Any advice would be appreciated!

Leao

It appears to be displaying the Hebrew fine. Have you tried clearing your browser cache?

Hi Mr Space Phoenix, it works now but my only concern is that I don’t really understand why the script works if I put at the end of a page after the </html> tag but if I put it anywhere else it just renders the Hebrew as gibberish. See this example where I put the script just before the </head> tag. Is there any logic to this? As it stands I can leave it after the </html> tag but I would prefer to understand how the script works a bit better.

Thanks a lot,

Leao

Did you intend to post an example?

Hi,

I have now taken out all the mysql_set_charset functions from all the pages and the Hebrew still displays fine. I don’t get it, it only started working once I began using this script and now I’ve taken it out it works??? However when I try and add the Hebrew text directly onto the database via myPHPAdmin it displays the text as gibberish. However, if I do it via a PHP CMS form I made it works. But I was using this form from the start so it doesn’t explain why the Hebrew works suddenly displays now and not before. It’s great but a little concerning.

Any ideas SpacePhoenix?

Many thanks again,

Leao

Possibly the hosting company might have tweaked something on the server. What CMS are you using?

Edit: I just tried copying and pasting a sample of the hebrew into phpmyadmin, it shows it as a load of ? whilst in a test setup of phpbb it shows the hebrew, so possibly phpmyadmin is not setup to display and process hebrew

Hi Phoenix, I made my own simple PHP CMS.

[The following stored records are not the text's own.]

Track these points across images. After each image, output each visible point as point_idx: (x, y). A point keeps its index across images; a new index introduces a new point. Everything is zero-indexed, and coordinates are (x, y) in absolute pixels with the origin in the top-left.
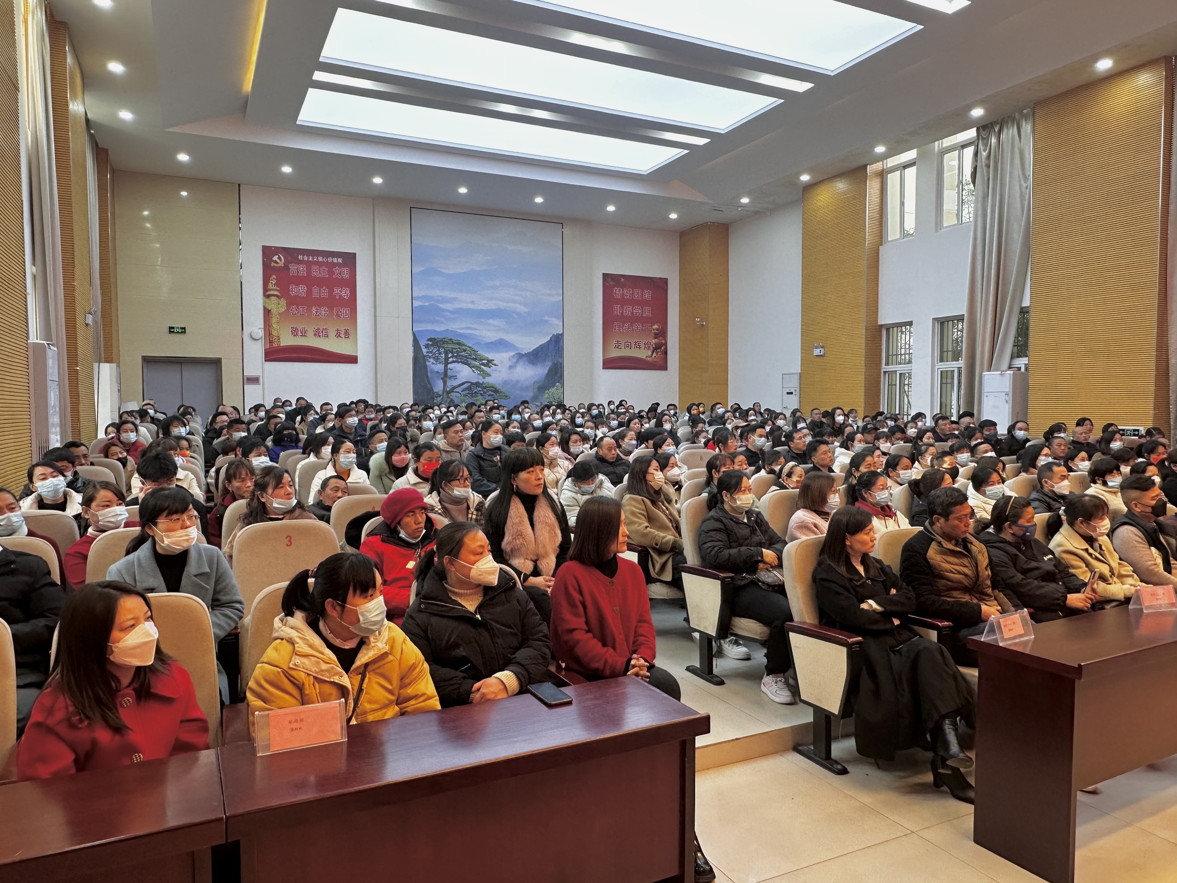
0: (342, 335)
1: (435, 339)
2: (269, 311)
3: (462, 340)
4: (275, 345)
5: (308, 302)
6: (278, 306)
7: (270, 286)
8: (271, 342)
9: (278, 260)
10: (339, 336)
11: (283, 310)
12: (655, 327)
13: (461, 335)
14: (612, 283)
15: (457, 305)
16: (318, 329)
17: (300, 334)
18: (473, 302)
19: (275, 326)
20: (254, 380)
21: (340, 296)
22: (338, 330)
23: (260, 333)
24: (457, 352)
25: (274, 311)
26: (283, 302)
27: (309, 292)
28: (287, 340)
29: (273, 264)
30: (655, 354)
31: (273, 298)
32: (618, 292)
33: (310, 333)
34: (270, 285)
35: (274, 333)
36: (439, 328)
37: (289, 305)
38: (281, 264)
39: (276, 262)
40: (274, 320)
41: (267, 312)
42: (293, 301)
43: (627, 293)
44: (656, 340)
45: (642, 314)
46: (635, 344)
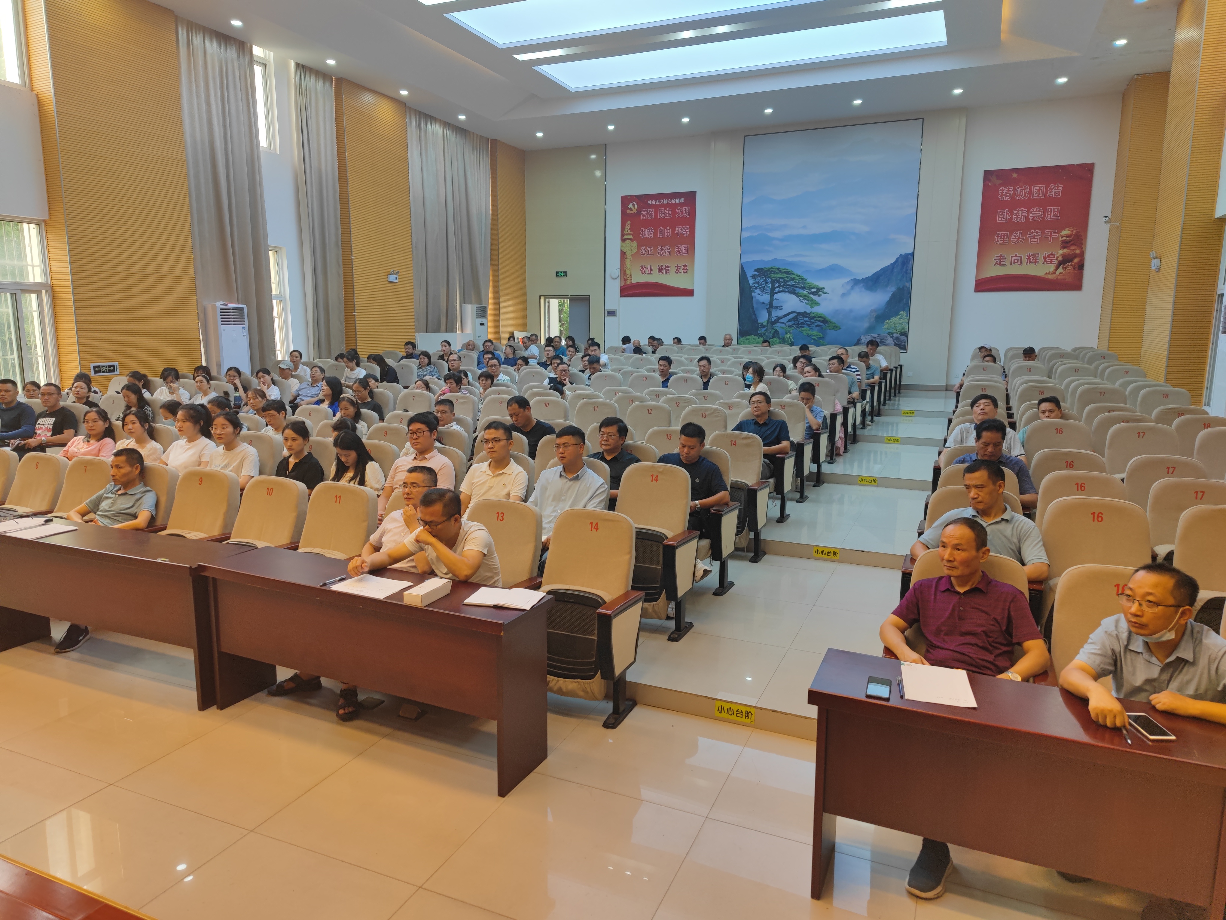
0: (681, 271)
1: (762, 269)
2: (625, 253)
3: (790, 269)
4: (628, 282)
5: (654, 242)
6: (631, 248)
8: (625, 280)
9: (632, 208)
10: (678, 271)
11: (635, 251)
12: (1066, 232)
13: (791, 264)
14: (998, 182)
15: (787, 232)
16: (662, 267)
17: (647, 272)
18: (804, 227)
19: (628, 266)
20: (612, 313)
21: (681, 234)
22: (677, 266)
23: (617, 272)
24: (785, 281)
25: (628, 254)
26: (635, 244)
27: (656, 233)
28: (638, 278)
29: (629, 211)
30: (1060, 270)
31: (628, 242)
32: (1005, 193)
33: (655, 271)
34: (626, 230)
35: (628, 272)
36: (767, 258)
37: (639, 246)
38: (635, 210)
39: (631, 209)
40: (628, 261)
41: (623, 254)
42: (642, 243)
43: (1021, 192)
44: (1065, 250)
45: (1043, 218)
46: (1029, 258)
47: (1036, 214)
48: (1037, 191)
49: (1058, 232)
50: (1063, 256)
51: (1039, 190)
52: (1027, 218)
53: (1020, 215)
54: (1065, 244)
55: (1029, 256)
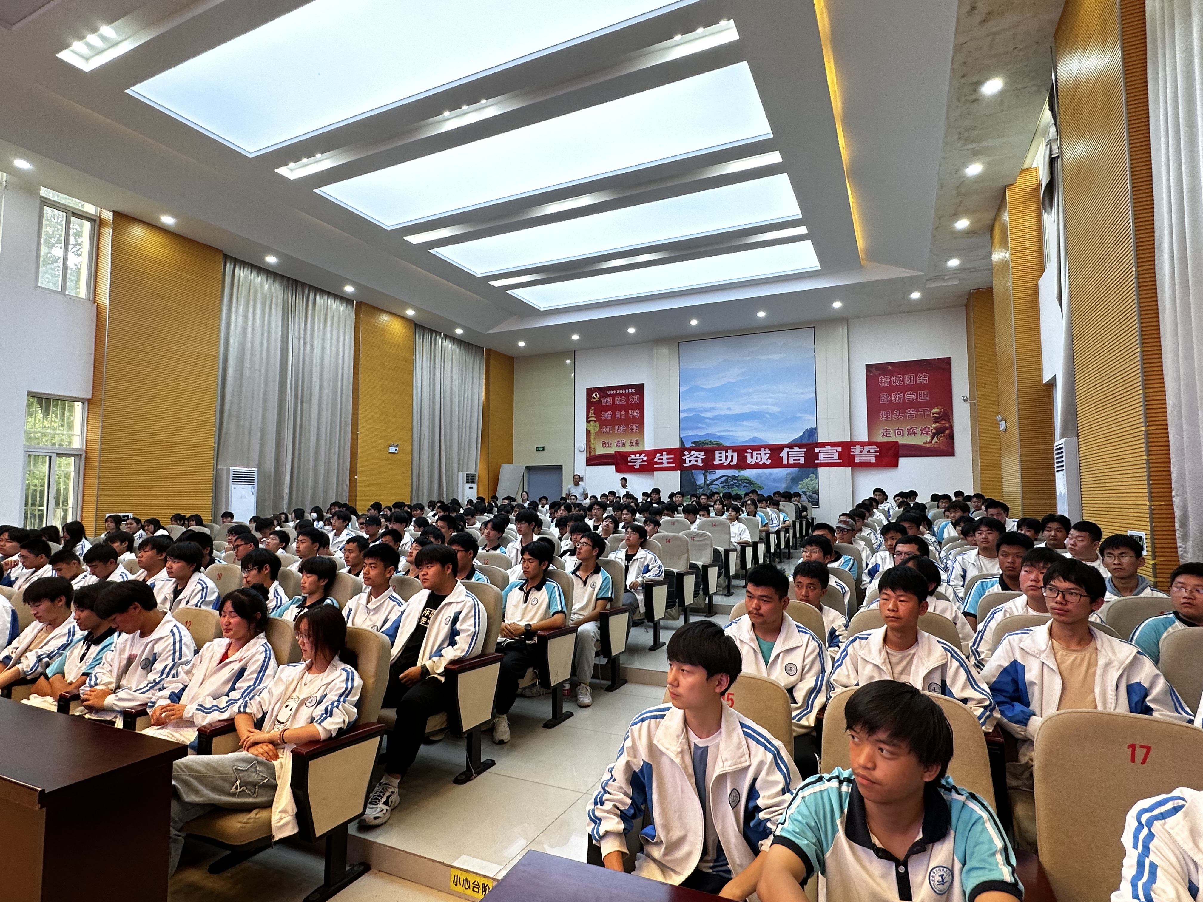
0: (634, 444)
1: (697, 442)
2: (590, 431)
4: (592, 454)
5: (612, 423)
6: (595, 427)
7: (590, 415)
8: (590, 453)
10: (632, 445)
11: (598, 430)
12: (935, 410)
13: (720, 437)
14: (878, 373)
15: (716, 413)
16: (619, 440)
17: (607, 446)
18: (729, 409)
19: (593, 441)
21: (634, 416)
22: (631, 441)
23: (584, 447)
25: (592, 432)
26: (598, 424)
27: (613, 416)
28: (600, 451)
29: (592, 400)
30: (935, 440)
31: (591, 422)
32: (884, 381)
33: (614, 445)
35: (592, 446)
36: (701, 433)
37: (601, 427)
38: (597, 399)
39: (594, 398)
40: (592, 437)
41: (588, 432)
42: (604, 423)
43: (896, 380)
44: (937, 424)
45: (916, 399)
46: (909, 431)
47: (910, 396)
48: (909, 380)
49: (930, 411)
50: (936, 429)
51: (910, 378)
52: (904, 399)
53: (897, 398)
54: (936, 420)
55: (909, 429)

What I’ve noticed is if I try and put the Hebrew text directly onto the mySQL database via phpMyAdmin the Hebrew appears fine on phpMyAdmin but as a lot of ??? on my website. Conversely if I upload the text via my simple PHP CMS the text appears as gibberish ◊ô◊¢◊ô◊®◊ on phpMyAdmin but as Hebrew on my website. Strange? Maybe my hosting company did change something but it seems doubtful as I was in contact with them and they seem equally baffled.

Thanks again mr Phoenix,

Thank you for all the time you have put into this!

Leao

After a little playing with the charatcer encoding for the field in a test, i changed it to utf8_bin and it displays the hebrew ok. By adding

mysql_set_charset('utf8',$link_id);

to right after I connect to the db.

It now displays properly on a test page. It seems like unless you tell php explicitly to use utf-8 it will revert back to whatever it’s default is. I read up on it a bit more and it’s possible to change php’s default encoding directive to utf-8 but as your on a shared hosting, chances are that you’ll have not control over what the directive is set for.